Mon truc à moi, c’est les nouveau-nés, ceux qui vont mal. Je passe mon
temps à aller les chercher dans toutes les maternités de la région pour les
transporter vers le grand hôpital universitaire. Ordre, calme et gravité,
résumeraient bien le tableau.
Alors autant vous dire que les hurlements hystériques de cette maman dont
l’enfant vient de tomber du cinquième étage résonnent encore dans ma tête. Et
tandis que la voiture rugit, fendant les flots du trafic de sa sirène
stridente, je me prépare à la scène qui m’attend: Le sang, les cris, la foule,
les blessures. Un crâne sans doute. C’est le plus lourd à cet âge-là. Mais quel
âge d’ailleurs? “MON BEBE EST TOMBE, MON BEBE EST TOMBE”. Difficile d’en savoir
plus.
Même pas l’adresse. C’est l’annuaire inversé qui nous l’a fournie,
impossible de l’obtenir autrement. Ça correspondait au nom que l’appelant avait
donné. Sûrement la bonne, et de toute façon, on n’a pas le choix, il faut faire
vite, c’était la panique sur place !
On tourne dans la cité. Pas de numéros sur les entrées d’immeuble, des
allées qui se confondent avec les parkings, des passages sous les immeubles,
des tracés de rues interrompus qui reprennent plus loin.
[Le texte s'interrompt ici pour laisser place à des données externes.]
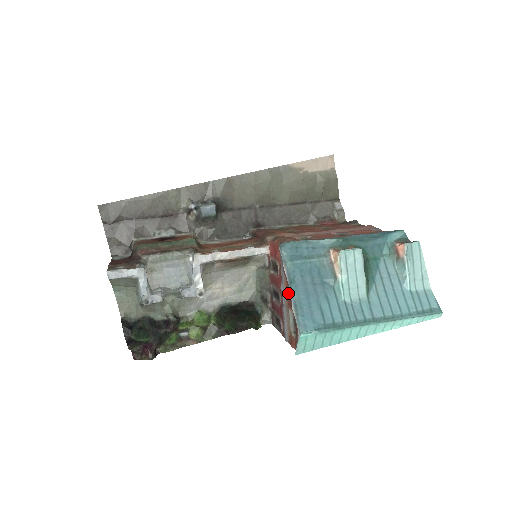
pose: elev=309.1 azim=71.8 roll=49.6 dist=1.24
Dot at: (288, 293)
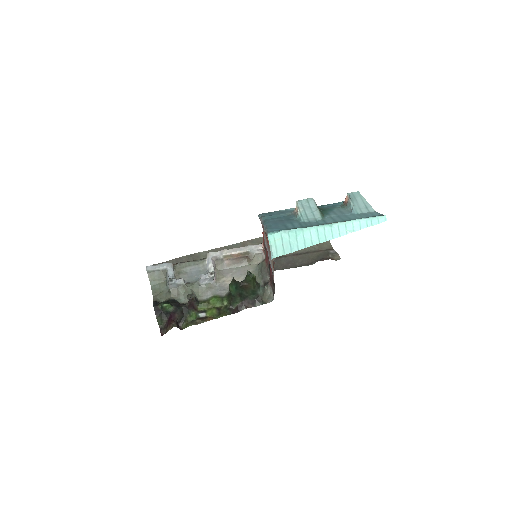
Dot at: occluded
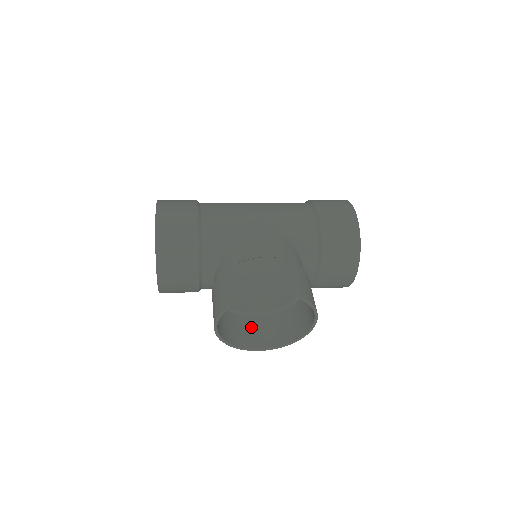
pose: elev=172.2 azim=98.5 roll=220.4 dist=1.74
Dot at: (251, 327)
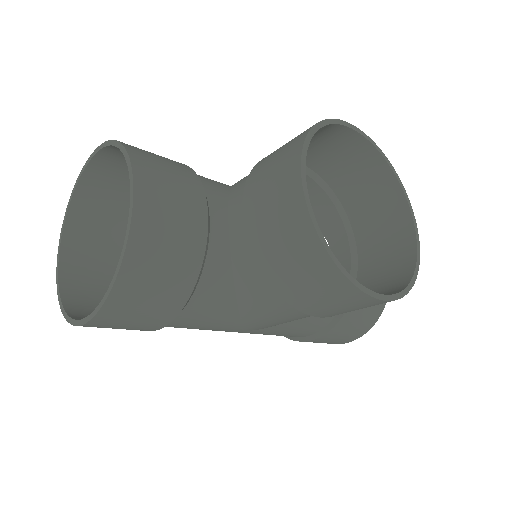
Dot at: occluded
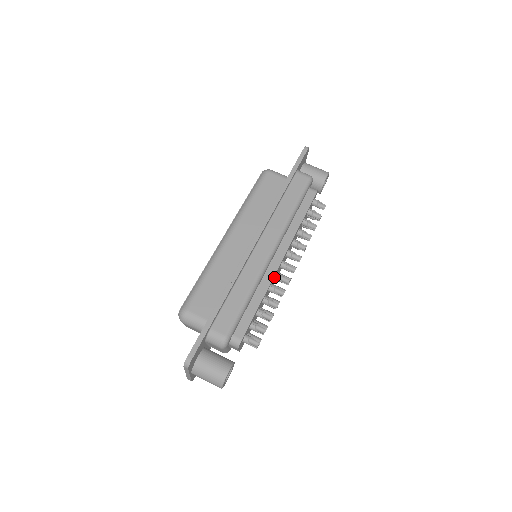
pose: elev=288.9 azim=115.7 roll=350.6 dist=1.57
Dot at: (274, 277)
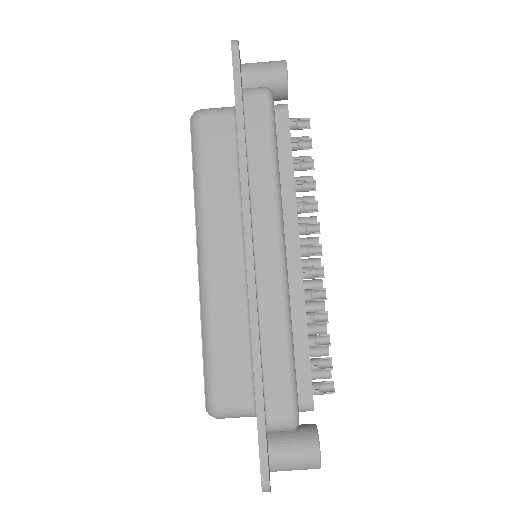
Dot at: occluded
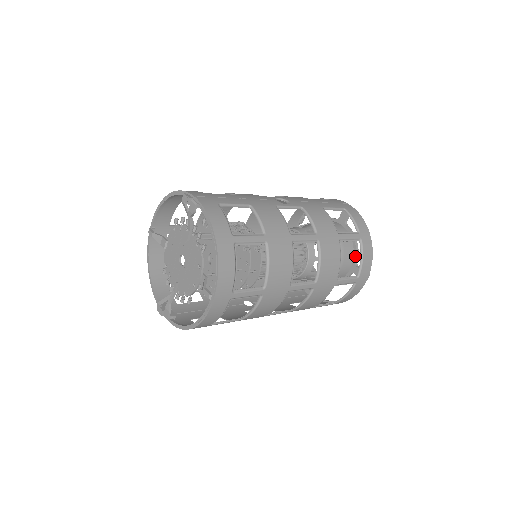
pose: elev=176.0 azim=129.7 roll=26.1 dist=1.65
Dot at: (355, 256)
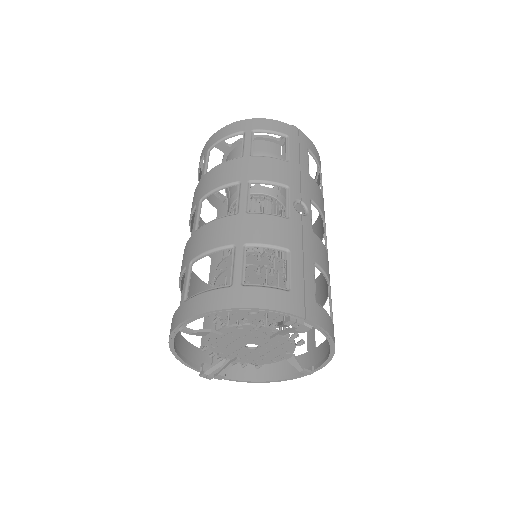
Dot at: occluded
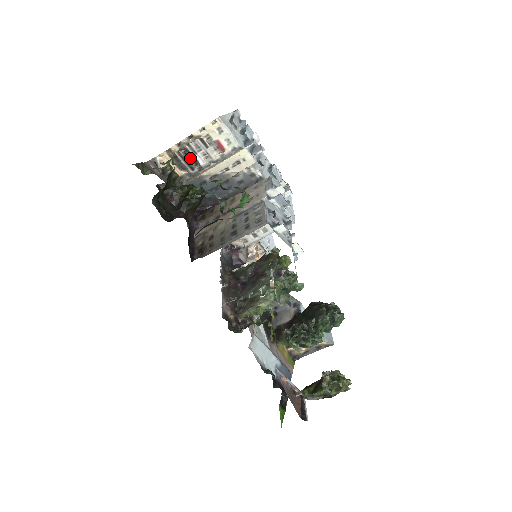
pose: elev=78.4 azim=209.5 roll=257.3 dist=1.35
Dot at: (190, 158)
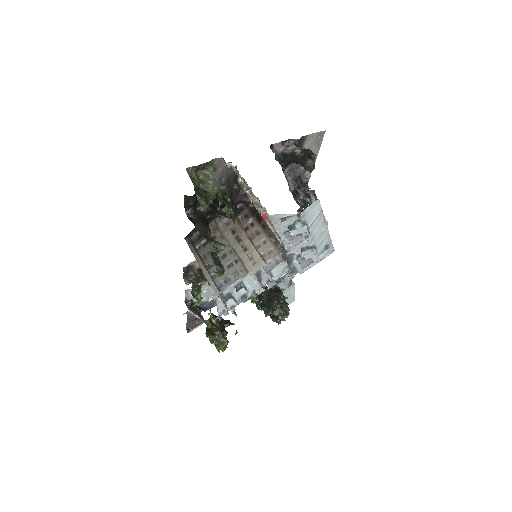
Dot at: occluded
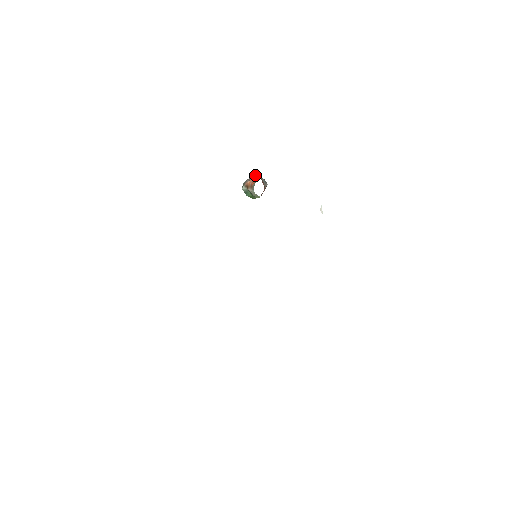
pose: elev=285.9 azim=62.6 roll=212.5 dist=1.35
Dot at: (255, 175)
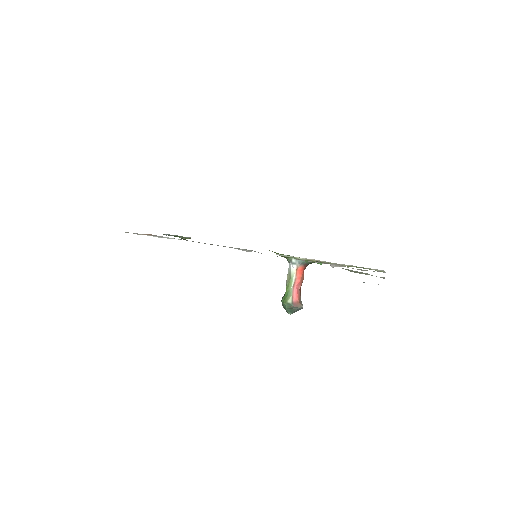
Dot at: occluded
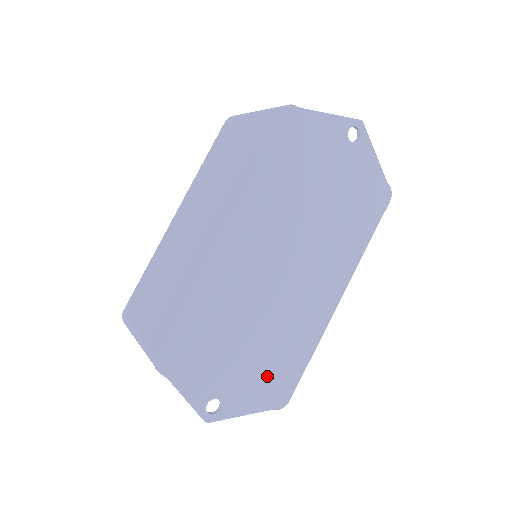
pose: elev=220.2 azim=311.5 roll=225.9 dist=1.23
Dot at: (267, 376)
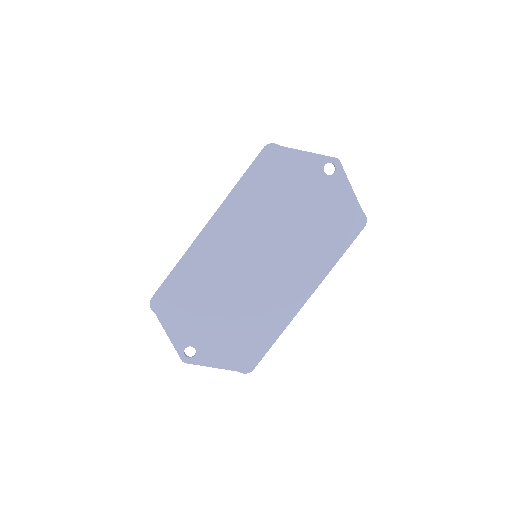
Dot at: (235, 343)
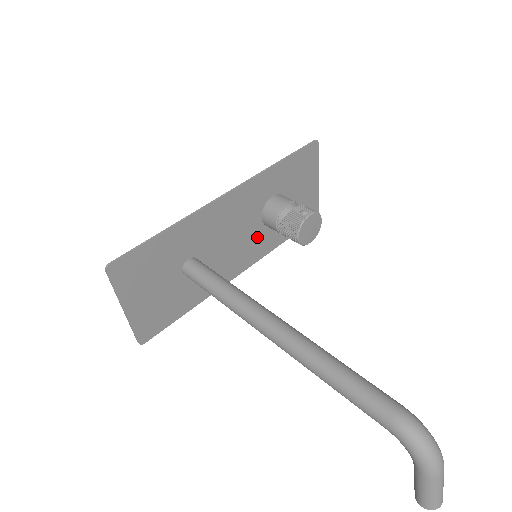
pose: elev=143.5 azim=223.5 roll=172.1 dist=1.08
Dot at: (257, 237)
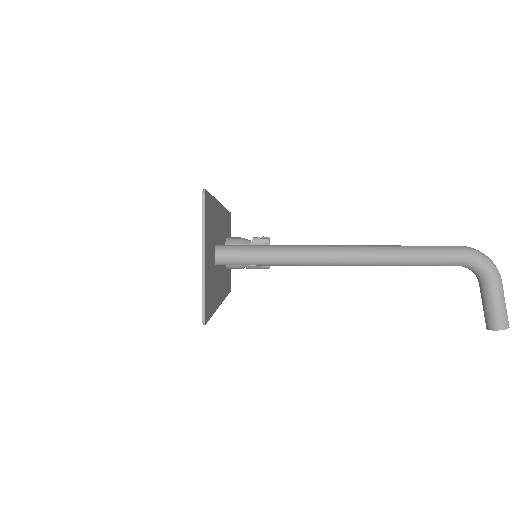
Dot at: (224, 271)
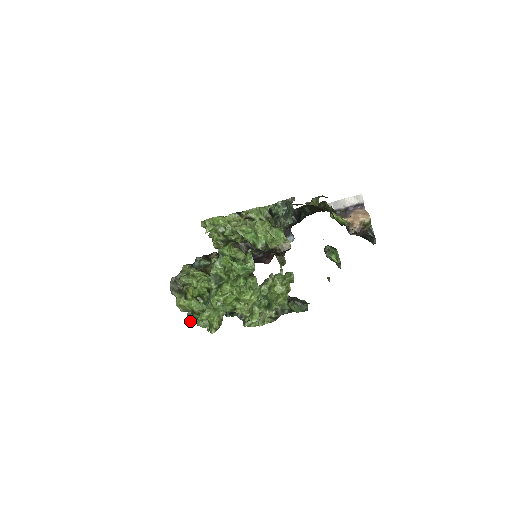
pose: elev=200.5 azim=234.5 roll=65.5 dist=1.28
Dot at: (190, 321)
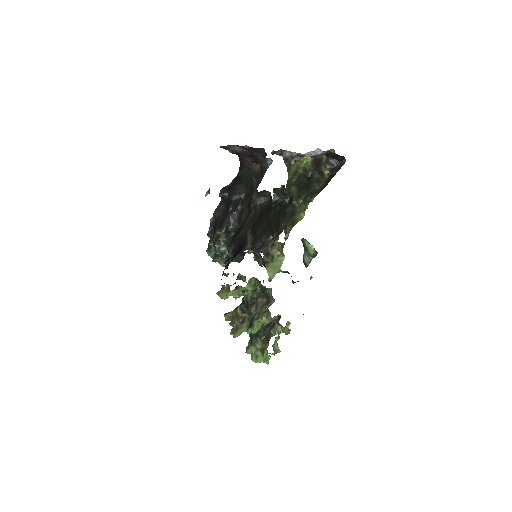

Autant se fier à la
chance. Ou aux gyrophares bleus des pompiers là-bas, ils viennent tous les
jours, ils doivent connaître.
Je les imagine, eux aussi: Face à un enfant l’affect reprend vite le
dessus. Ce doit être l’affolement général. Je les distingue de dos, je fonce
avec mes kilos de matériel... Mais qu’est-ce qu'ils f... ?!
Hilares. Ils sont hilares.
Et me désignent sans pouvoir articuler la tache de sang. Et le lapin. BEBE
lapin.
“Alors Doc? Tu montes pour réconforter la maman?”